With Joe Rodon successful in his forward runs, it was Mike van der Hoorn’s turn early in the second half and it was his early run into Leeds’ half that contributed to our second goal.

After making his way into Leeds’ half and making a decent pass to help keep the attack alive, like Rodon – he stayed forward and both Fer and Roberts stayed further back as defensive cover in his place.

Below, it looks like Olsson was going to cross from a deep position. He probably would have under a manager like Paul Clement, but he was confident enough to make a run down the left and send in an inviting cross from the by-line.

Below you can see how van der Hoorn helped inside the box. The defender is keeping their number 2 busy while McBurnie takes a step back – away from his marker – giving himself a few yards of space to power a header into the opposite corner of the net.

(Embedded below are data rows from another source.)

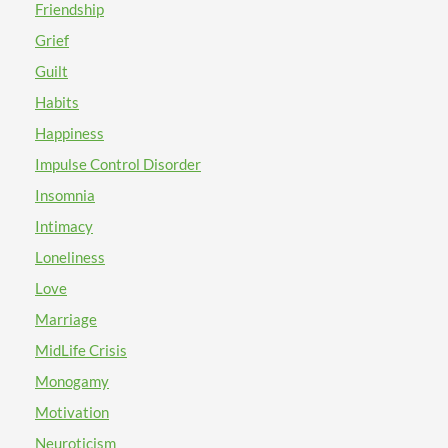
Friendship
Grief
Guilt
Habits
Happiness
Impulse Control Disorder
Insomnia
Intimacy
Loneliness
Love
Marriage
MidLife Crisis
Monogamy
Motivation
Neuroticism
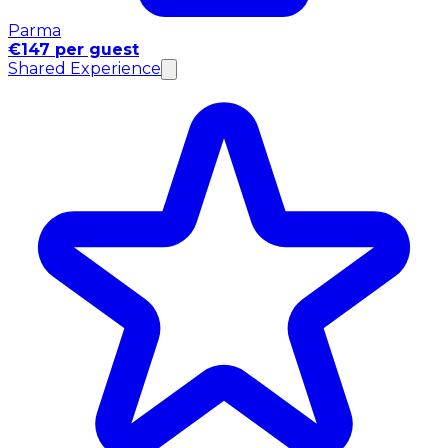
Parma
€147 per guest
Shared Experience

Check out part 2 of our Match Analysis on Friday when we look more into how Leeds got back into the game in the second half, how we struggled and later recovered defensively down our left side, how Swansea rotated positions when needed and Connor Roberts’ new box-to-box role as a right winger.

 

6 Replies to “Tactical Match Analysis – How Graham Potter’s Tactical Plan Almost Got Swansea City The Win vs Bielsa’s Leeds”

  • 3 positional changes to Leeds defence after warm up injury to captain Cooper reason Swansea able to dominate first 30 minutes.

  • Bielsa will Leeds up. Not a case of working it out. Somehow we’ve got one of the 10 (at the outside) best coaches on this stricken planet of ours. ALAW? but more importantly fuck “Brexit”.

  • Actually, although overall Potter was astute with his tactics and subs, I felt he made a grave error in substituting Olsson and covering him with Naughton and putting Roberts further back on the right. This left the right hand side, which was previously secure, open to Leeds to press there. And subsequently pulled Van de Hoorn wide right where admittedly he made a big error which was compounded by Rodon in the centre and led to the equaliser . But both centre backs for the first time looked unsure of what to do. Big error by Potter, so I’m not giving him complete tactical nous even though others are .

    • It’s a tricky one. I wonder if Olsson’s sub was due to fitness rather than simply a tactical switch. But the sub was made after their second goal.
      They were battering us down our left side and we needed extra cover there, and then their goal comes down our right! There were 3 errors leading to the goal which wasn’t a result of the sub. van der Hoorn over commits was the first, Rodon’s failed block and then Olsson didn’t do enough to cover Hernandez.

  • Spot on. Exactly how I saw it at the time too. Was really impressed by how disciplined our front 4 were in blocking their easy short passes forcing them to go long in the first half, and then the pace we showed on the ball.

  • I agree that Olsson was subbed after the goal but we were tired and needed to go to a back three. It is obvious that we have massive problems in central midfield and Potter is trying to paper over the cracks. The criticism of Potter is hard because it’s not his fault, he just hasn’t the players.